26 de novembro de 2008

Fascista? Eu?

Num dos seus Cinco Escritos Morais, Umberto Eco se propõe a analisar o problema do fascismo tal como ele poderia se apresentar de maneira camuflada nos dias de hoje ou, para dizer as palavras dele, do problema de se identificar um "fascismo eterno". Mais adiante, transcrevo um trecho interessante deste ótimo ensaio e faço uma pergunta que mira um problema aparentemente distante. Mas antes, um esclarecimento.

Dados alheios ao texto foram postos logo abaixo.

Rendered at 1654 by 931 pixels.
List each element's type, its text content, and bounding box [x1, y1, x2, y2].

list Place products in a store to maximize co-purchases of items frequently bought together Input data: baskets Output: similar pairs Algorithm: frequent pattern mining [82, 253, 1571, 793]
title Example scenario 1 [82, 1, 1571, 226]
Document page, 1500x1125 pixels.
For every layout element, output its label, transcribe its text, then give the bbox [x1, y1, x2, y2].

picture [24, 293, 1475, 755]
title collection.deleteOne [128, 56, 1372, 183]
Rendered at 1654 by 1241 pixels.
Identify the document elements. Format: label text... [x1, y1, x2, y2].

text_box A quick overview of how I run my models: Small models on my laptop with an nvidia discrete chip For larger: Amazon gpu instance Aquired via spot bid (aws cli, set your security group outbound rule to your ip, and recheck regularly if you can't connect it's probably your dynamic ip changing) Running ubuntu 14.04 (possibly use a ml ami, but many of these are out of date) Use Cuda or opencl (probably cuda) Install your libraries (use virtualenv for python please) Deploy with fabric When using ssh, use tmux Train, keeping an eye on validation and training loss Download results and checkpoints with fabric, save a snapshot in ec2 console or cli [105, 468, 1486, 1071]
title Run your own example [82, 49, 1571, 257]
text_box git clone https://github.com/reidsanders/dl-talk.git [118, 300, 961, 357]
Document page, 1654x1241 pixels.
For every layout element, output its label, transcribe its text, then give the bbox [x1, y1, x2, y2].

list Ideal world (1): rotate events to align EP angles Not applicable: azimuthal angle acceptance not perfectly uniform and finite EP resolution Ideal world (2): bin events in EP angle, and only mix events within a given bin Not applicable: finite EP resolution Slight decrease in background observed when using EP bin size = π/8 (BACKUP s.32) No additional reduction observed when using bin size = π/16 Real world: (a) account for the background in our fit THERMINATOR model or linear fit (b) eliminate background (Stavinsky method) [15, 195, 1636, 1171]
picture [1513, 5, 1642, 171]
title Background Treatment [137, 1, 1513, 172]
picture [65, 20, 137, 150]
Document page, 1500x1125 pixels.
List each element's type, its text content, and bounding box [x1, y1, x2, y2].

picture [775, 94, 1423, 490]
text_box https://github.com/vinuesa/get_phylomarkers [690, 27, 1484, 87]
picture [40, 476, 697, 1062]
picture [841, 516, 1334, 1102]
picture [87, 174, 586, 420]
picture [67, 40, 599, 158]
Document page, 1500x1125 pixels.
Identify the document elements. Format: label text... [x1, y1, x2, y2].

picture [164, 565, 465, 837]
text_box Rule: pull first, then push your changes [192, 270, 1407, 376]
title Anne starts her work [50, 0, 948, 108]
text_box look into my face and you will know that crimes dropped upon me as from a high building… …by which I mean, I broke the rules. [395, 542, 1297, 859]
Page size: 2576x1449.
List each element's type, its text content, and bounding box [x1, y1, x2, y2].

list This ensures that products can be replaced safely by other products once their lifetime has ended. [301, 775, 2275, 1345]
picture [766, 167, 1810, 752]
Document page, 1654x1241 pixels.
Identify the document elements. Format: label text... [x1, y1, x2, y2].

O nazismo, diz Eco, assim como o stalinismo, tem um núcleo filosófico e ideológico bem delineado, um programa político claramente definido. O fascismo, surgido na Itália de Mussolini, ao contrário, é uma salada mal e porcamente alicerçada na retórica inflamada de seu líder. Apesar dessas diferenças, o termo se tornou moeda corrente para designar qualquer tipo de totalitarismo (categoria por si só problemática e já largamente questionada). Isso é um problema óbvio, na medida em que o fascismo é um fenômeno incoerente e desconjuntado. Umberto Eco encara o abacaxi, nesse texto, delineando algumas características que denunciariam a presença do tal de "fascismo eterno" ou "Ur-Fascismo", como ele o chama. Ou seja: tudo aquilo que pra nós, hoje, cheira a fascismo, mesmo que não se refira precisamente ao fenômeno histórico circunscrito à Itália dos anos 30.

Eis o trecho:

A primeira característica de um Ur-Fascismo é o culto da tradição. O tradicionalismo é mais velho do que o fascismo. Não somente foi típico do pensamento contra-reformista católico depois da Revolução Francesa, mas nasceu no final da idade helenística como uma reação ao racionalismo grego clássico.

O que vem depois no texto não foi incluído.